CES residents sensitised on land ownership rights

CES residents sensitised on land ownership rights
The posters on the walls meant to sensitise resident in Mangateen, Juba. [Photo: courtesy of Faida Ali]

An organisation has embarked on sensitising residents of Mangateen and other residential areas in Luri Payam of Juba County, Central Equatoria State, about their rights on land ownership.

Angelina Stephen Ban, a Project Coordinator for the organization Active Citizen South Sudan (ACSS), said they rolled out the door-to-door campaign due to rampant cases of land grabbing and fights over ownership in the area.

“We had to intervene to rescue our communities,” she explained in an interview in Juba.

The Land Matrix database, which compiles data on land grabbing from governments, companies, NGOs, the media and citizen contributions, has tracked about 2.5 million hectares of land grabbing in South Sudan since 2006.

Land grabbing is the acquisition of land without regard for the interests of existing land rights holders.

South Sudan Land Act 2009, a provision that regulates land tenure and protects rights in land, classifies land as public, community, or private affair and provides concerning the registration of rights in land.

The act also pays particular attention to the protection of customary land rights.

Nevertheless, Ban disclosed that the initiative was undertaken to correct land-related grievances as well as educate locals on Land Act, 2009 and other legal provisions that discourage fighting over lands. 
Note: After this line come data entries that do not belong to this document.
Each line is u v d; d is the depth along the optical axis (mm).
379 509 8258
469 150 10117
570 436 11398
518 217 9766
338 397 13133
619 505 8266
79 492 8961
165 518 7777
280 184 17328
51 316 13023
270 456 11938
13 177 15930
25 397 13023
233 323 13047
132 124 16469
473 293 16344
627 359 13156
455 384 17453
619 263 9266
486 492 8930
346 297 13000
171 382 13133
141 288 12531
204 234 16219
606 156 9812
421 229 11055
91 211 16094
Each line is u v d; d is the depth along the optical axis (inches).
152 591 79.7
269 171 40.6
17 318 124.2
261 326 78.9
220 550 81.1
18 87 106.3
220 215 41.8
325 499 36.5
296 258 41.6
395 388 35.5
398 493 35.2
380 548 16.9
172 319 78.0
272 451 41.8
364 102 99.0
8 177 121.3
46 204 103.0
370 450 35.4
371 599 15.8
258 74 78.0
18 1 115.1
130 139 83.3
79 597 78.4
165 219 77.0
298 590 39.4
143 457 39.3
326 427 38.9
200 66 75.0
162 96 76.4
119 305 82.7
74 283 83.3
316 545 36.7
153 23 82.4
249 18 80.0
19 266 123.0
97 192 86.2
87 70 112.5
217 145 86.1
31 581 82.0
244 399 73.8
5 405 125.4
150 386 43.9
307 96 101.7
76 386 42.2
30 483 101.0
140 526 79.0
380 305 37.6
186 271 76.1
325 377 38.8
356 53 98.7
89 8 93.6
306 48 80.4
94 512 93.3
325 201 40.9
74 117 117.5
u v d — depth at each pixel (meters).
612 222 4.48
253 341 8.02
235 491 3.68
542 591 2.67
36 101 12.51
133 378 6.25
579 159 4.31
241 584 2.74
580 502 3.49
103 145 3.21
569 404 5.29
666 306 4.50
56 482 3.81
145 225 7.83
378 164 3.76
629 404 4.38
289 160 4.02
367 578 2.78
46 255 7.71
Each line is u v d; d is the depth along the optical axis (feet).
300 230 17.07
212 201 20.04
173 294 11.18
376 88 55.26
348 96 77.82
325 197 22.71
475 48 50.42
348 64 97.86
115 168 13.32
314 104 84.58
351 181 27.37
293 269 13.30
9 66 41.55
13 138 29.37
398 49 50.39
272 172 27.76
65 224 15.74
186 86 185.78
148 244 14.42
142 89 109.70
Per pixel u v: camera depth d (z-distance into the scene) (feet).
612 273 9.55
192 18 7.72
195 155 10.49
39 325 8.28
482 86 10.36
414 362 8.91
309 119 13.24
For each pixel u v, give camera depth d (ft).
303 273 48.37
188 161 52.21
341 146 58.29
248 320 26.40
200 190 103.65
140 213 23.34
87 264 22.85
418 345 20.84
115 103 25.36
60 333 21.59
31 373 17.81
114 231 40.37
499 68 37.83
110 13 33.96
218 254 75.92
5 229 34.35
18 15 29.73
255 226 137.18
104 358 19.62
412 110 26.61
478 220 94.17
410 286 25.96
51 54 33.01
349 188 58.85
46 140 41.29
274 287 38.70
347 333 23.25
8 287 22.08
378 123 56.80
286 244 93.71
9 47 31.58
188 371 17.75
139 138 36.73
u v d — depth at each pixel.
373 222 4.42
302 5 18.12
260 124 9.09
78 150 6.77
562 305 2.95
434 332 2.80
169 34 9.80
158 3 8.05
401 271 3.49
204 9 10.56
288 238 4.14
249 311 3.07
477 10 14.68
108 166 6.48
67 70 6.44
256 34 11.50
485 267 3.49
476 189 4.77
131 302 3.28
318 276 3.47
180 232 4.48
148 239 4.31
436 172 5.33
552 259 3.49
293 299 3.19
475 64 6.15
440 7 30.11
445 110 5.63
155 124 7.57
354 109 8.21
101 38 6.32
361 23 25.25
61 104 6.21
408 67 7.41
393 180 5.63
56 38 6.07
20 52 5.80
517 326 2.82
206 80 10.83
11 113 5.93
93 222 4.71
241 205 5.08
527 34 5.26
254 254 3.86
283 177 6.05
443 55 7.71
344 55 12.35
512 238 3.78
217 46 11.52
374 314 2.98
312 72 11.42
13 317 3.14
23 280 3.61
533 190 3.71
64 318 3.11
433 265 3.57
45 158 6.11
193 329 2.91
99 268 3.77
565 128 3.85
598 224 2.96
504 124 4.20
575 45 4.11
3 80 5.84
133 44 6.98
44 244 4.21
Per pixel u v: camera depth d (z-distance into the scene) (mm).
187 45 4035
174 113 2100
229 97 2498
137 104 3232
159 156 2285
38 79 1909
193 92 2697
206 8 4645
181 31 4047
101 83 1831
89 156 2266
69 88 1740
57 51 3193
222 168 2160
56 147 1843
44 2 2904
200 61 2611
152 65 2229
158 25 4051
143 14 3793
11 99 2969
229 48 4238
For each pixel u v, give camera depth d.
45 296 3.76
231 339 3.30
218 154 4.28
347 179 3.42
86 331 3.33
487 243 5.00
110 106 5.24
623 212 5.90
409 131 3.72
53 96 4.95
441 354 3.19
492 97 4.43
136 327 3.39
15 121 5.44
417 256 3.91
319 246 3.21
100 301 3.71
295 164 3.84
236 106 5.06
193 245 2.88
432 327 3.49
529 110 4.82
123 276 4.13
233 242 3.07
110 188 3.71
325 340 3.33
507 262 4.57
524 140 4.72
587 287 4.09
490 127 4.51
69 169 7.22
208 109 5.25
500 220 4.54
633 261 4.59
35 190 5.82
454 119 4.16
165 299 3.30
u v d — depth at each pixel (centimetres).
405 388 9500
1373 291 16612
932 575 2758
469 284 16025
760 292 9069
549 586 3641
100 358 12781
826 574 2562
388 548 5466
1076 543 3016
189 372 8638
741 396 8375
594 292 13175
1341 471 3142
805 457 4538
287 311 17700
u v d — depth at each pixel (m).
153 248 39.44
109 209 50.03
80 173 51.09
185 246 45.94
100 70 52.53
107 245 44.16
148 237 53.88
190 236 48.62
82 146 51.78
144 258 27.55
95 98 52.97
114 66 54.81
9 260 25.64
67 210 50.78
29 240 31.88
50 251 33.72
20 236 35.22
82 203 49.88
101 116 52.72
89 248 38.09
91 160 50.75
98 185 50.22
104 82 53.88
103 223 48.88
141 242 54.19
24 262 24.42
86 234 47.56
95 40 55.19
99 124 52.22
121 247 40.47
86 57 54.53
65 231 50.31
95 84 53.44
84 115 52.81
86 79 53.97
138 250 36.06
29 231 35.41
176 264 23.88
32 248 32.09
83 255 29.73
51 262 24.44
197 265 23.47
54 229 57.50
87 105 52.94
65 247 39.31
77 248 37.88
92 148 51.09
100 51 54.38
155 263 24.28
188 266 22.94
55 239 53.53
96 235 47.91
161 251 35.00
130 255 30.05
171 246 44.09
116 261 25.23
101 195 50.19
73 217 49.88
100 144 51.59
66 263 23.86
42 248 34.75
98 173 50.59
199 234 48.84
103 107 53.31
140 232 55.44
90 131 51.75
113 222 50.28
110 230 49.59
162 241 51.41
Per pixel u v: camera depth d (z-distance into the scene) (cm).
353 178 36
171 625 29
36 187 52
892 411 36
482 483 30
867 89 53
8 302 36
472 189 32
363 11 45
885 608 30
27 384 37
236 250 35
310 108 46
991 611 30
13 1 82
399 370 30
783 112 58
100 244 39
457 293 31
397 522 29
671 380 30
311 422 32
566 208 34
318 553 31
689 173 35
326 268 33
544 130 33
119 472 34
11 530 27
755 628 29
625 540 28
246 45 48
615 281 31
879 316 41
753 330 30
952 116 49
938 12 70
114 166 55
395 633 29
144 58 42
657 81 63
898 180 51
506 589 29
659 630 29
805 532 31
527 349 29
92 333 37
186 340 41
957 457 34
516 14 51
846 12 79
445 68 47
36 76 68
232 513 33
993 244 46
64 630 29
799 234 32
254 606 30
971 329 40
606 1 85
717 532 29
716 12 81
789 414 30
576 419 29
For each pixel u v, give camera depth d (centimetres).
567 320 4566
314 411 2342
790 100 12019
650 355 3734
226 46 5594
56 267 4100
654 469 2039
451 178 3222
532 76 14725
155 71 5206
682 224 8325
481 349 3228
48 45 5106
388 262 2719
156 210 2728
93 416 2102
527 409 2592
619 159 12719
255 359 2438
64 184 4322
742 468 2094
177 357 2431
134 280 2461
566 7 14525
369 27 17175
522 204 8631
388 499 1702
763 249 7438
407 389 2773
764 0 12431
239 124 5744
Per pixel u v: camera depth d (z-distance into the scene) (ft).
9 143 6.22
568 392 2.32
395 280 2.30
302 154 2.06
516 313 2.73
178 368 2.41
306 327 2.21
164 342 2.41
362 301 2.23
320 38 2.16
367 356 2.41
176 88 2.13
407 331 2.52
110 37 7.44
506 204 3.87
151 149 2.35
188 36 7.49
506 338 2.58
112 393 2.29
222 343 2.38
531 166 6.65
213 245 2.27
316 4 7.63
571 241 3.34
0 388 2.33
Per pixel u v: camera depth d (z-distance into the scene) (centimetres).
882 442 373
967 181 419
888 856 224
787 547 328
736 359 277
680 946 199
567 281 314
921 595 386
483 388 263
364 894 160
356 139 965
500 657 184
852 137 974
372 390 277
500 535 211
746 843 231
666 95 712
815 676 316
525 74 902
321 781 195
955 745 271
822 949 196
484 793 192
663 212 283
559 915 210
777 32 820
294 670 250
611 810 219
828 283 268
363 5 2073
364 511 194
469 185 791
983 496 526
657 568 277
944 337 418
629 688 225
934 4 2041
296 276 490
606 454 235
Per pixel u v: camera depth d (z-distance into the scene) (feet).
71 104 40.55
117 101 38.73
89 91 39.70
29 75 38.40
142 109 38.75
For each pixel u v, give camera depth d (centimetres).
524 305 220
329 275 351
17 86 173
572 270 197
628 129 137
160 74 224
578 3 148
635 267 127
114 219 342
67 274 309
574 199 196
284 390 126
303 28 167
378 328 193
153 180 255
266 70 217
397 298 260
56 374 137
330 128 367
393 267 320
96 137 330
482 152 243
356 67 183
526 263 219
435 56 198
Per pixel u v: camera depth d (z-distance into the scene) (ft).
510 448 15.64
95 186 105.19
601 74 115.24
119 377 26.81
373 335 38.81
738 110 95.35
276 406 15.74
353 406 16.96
“We wanted our people to follow the right procedures for them to know exactly who they are supposed to reach in case of anything. They are not supposed to fight but they are supposed to solve the problem peacefully and in line with the right procedures,” she stated.

According to the activist, the land acquisitors and owners should attain legal documents as well as involve lawyers for land legality purposes.

Over 5,000 households were reached during the sensitisation campaigns, roadside displays and radio talk shows respectively.

Paul Ruot Juma, a resident of Mangateen revealed the community would now consider proper procedures of acquiring lands without more grievances.

“I believe we won’t have land issues again. The community really expected the land right sensitization and we are happy about it finally,” he said

“From now onwards, we are going to be solving our grievances in nonviolent ways. We would always negotiate, dialogue and also involve the community members in any land conflict,” Juma added.

Ban believes the campaign would better the community to live peacefully and in harmony.

“In the next two years, we are expecting everyone to be aware of the land rights and for them to know exactly what is expected of them when they are selling their lands, and also when they are buying a land,” she reiterated.

The advocate called on the communities to shun the land conflicts and regularly seek legal measures of land ownership as well as capitalize on the bill of rights.

The campaign was supported by the Norwegian People’s Aid (NPA).

Mangateen is home to more than 40,000 internally displaced persons in Juba located at the northern Terekeka road, Central Equatoria State.